Subfloors & screeds - F Ball & Co

FASTER drying times and the speed at which they can be applied over large areas has seen the rise in popularity of calcium sulphate (or anhydrite) screed subfloors, especially in newbuilds. When installing new floorcoverings over such screeds, it’s essential to take the time to assess the condition of the subfloor and suitably prepare it, before choosing a compatible levelling compound.

Subfloor preparation

As with any screed, a moisture measurement test should always be conducted to determine whether the calcium sulphate screed subfloor is dry enough to install floorcoverings immediately. If the relative humidity of the subfloor is above 75%, contractors will need to allow further time for the screed to dry.

It’s also essential to remove any laitance (a crust of fine aggregates and cement formed on the surface of the screed as it dries), as failing to do so will increase the risk of floor failure once the levelling compound has been subsequently applied.

After ensuring the subfloor is suitably smooth, dry and free of contamination, the contractor can then proceed to prime the subfloor. Priming helps promote the adhesion of the levelling compound to the screed and prevents unacceptably fast drying, which can weaken the levelling compound. F Ball’s Stopgap P121 acrylic primer is specially formulated to promote the adhesion of Stopgap levelling compounds over calcium sulphate screeds.

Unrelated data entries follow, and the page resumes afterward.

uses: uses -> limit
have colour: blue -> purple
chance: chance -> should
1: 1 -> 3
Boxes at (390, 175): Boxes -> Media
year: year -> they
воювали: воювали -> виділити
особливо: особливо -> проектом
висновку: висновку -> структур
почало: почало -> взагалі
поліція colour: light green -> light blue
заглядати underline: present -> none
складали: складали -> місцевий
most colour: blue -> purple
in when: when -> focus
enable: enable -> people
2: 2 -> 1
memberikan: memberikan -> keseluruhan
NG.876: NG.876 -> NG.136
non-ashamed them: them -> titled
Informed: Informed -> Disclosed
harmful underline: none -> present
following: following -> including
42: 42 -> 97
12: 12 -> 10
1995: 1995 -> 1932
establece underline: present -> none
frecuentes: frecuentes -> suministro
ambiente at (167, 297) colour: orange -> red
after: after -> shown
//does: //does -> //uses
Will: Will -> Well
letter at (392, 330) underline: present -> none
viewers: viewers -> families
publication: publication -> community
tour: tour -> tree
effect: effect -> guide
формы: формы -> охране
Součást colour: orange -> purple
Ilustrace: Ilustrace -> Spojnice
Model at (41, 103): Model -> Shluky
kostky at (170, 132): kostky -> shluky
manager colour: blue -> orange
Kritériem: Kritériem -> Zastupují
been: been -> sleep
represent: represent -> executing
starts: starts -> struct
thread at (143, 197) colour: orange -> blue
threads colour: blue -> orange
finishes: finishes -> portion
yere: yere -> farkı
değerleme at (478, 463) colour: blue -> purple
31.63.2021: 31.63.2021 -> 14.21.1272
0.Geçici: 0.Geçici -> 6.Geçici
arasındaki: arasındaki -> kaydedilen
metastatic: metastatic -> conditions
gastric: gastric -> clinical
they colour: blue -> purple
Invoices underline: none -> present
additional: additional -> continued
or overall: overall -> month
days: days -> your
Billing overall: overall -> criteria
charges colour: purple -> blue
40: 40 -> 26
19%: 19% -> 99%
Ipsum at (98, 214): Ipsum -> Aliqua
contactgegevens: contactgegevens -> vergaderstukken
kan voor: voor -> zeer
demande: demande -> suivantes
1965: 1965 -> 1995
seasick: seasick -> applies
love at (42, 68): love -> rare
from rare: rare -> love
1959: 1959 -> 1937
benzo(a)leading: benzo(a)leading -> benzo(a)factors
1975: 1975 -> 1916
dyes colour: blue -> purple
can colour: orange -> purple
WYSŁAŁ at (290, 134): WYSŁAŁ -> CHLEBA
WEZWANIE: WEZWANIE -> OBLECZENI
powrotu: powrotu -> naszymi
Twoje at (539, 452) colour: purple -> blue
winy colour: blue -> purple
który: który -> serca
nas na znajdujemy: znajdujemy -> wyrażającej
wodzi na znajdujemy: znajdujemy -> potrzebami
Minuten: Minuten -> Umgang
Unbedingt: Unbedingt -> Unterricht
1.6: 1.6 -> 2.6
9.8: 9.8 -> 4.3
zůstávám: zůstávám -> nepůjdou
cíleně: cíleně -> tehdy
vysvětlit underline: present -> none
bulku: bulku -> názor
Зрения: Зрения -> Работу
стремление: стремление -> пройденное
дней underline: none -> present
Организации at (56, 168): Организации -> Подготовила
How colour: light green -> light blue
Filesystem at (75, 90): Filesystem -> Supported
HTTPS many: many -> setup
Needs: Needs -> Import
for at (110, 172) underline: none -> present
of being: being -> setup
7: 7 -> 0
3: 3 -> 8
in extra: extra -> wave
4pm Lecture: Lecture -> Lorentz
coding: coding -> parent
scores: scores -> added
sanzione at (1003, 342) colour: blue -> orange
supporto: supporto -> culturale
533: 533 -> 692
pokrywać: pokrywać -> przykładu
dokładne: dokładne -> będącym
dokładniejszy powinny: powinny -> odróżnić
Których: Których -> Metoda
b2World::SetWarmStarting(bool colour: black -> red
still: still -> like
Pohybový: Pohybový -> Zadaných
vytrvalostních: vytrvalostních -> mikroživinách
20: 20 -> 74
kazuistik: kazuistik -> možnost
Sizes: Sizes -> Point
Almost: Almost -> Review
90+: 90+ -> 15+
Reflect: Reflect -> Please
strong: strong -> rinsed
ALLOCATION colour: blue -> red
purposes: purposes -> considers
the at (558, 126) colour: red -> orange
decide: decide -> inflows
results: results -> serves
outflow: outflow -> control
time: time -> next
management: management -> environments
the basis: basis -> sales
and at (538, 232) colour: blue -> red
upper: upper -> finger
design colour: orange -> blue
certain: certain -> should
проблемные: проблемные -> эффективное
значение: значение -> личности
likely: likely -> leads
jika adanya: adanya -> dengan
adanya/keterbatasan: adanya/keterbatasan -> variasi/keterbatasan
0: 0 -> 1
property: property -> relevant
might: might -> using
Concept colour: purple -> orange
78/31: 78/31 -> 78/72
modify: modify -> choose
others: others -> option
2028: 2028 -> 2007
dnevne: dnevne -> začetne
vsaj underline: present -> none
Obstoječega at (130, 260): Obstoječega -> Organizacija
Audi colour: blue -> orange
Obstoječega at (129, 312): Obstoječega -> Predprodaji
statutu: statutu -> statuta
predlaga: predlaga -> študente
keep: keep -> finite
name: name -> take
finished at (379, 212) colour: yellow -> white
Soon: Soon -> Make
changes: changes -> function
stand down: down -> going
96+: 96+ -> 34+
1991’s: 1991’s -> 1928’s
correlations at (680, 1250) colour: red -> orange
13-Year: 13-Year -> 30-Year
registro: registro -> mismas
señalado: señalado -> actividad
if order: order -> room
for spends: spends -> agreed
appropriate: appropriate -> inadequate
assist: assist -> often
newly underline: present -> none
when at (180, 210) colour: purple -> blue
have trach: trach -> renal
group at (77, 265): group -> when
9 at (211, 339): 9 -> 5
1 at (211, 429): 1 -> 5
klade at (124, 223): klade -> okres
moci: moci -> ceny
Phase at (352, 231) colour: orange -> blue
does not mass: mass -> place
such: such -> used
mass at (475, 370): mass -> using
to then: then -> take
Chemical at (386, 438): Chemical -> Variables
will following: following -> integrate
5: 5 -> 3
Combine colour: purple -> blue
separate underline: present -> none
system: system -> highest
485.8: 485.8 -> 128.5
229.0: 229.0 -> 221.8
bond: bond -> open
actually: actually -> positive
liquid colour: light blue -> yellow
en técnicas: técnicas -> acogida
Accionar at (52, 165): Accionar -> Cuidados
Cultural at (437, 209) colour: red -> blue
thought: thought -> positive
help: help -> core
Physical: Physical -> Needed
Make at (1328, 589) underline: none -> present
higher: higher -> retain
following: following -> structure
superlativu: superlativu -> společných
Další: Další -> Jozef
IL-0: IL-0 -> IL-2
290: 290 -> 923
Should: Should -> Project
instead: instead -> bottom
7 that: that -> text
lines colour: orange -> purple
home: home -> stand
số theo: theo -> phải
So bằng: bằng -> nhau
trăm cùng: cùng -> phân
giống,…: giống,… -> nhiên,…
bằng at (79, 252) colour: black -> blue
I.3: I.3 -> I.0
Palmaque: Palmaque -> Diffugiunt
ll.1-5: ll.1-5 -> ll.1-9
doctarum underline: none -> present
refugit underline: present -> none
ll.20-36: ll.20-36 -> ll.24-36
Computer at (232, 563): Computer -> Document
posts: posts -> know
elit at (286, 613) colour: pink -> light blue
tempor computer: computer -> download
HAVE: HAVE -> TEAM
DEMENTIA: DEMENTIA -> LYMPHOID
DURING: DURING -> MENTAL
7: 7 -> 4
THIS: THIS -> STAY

Selecting the right levelling compound

Calcium sulphate-based levelling compounds, rather than cement-based ones, offer maximum compatibility with calcium sulphate screeds. This is because calcium sulphate-based levelling compounds will contract at a similar rate to the calcium sulphate screed underneath when drying, limiting the amount of stress at the bond interface and minimising the risk of floor failure.

Another reason F Ball recommends the use of a calcium sulphate-based levelling compound is that the application of cement-based levelling compounds onto a calcium sulphate screed can produce a chemical reaction resulting in the formation of ettringite. Ettringite is a crystalline material that can cause floor failure.

‘Stopgap 1100 Gypsum is F Ball’s calcium sulphate-based levelling compound designed especially for use over calcium sulphate screeds, such as anhydrite,’ says the company. ‘It can be applied at thicknesses between 2-10mm, has excellent self-levelling properties, and can be pump-applied up to 1,500sq m per day. Stopgap 1100 Gypsum is also low-odour and protein free, making it suitable for use in biologically sensitive areas, such as hospitals.’

Case study

F Ball products including Stopgap 1100 Gypsum were used to install floorcoverings in an upstairs function room in the newly-built clubhouse at CB Hounslow United Football Club in Middlesex.

Contractors from Middlesex Flooring used a rotary sanding machine to remove laitance from the newly-installed anhydrite screed subfloor to prepare the surface ahead of the application of the levelling compound. A moisture test was also carried out, and it was determined that the subfloor was dry enough to receive floorcoverings.

‘Stopgap 1100 Gypsum was then applied to create a smooth surface ahead of the installation of the floorcoverings. As a self-levelling compound, the compound was poured onto the prepared substrate, once mixed, and allowed to flow and achieve a thickness of 3mm. The compound was ready to receive floorcoverings 24 hours later,’ says the company.

Craig Gargan, of Middlesex Floors, said: ‘We received great support from F Ball throughout the job, including with the site survey and moisture testing. As usual, using their products meant that it was straightforward and there were no problems.’